Acoustic and Convective Mechanisms Contributing to Non-Synchronous-Vibrations in a Multistage Compressor

Abstract

Abstract In the present paper we show an analysis of Non-Synchronous-Oscillations in the rear stage of an experimental high-speed 3.5 stage compressor. The machine CREATE is representative of the rear median-stages of a modern civil turbofan engine except for an increased tip clearance on middle and last stage. Using distributed unsteady pressure measurements a comprehensive dataset during transient throttling maneuvers is presented, including temporal and spatial mode decomposition and the derivation of wave propagation speeds.
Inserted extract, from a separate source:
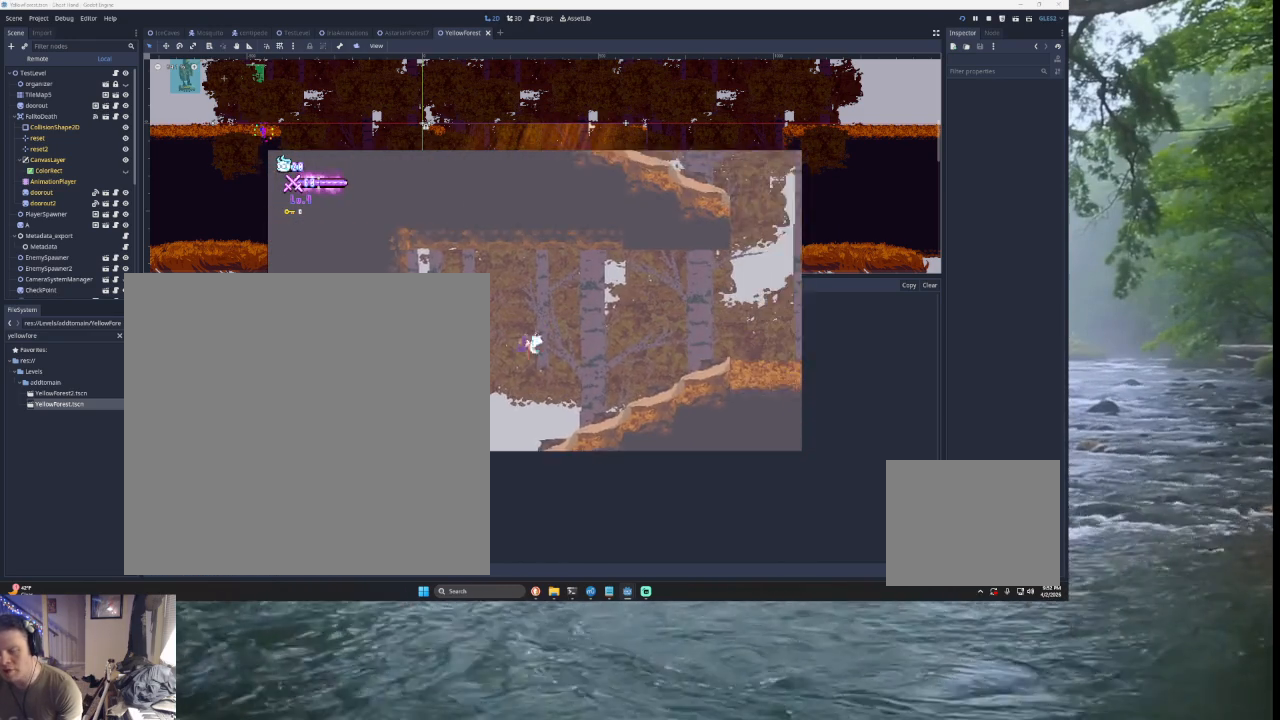
{"buttons": [], "left_stick": "right", "right_stick": "center", "events": [[200, "TRIANGLE", "up"]]}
To support the aerodynamic characterization, the steady flow structure at near stall conditions has been investigated using Laser-Doppler-Anemometry and unsteady pressure probes. In repeated experiments the machine has encountered alternating circumferential modes, several hundred revolutions before rotating stall at design speed. It was found that acoustic resonance of an upstream cut-on mode between the compressor stages enforces the development of particular modes. These phenomena have not been observed on the same machine with regular tip clearance. In contrast to front-stage observations reported in literature, where leading edge separations cause strong excitations of the blade eigenmodes, initially weak modulations of the flow in the rotor tip region are observed to be amplified due to acoustic feedback. With rising amplitude lock-in to distinct circumferential mode orders develops. Apart from the final lock-in procedure, signatures of solely aerodynamic fluctuations, discussed in literature as ‘Rotating Instabilities’ or ‘Part Span Stall’, are observed intermittently at different speedlines.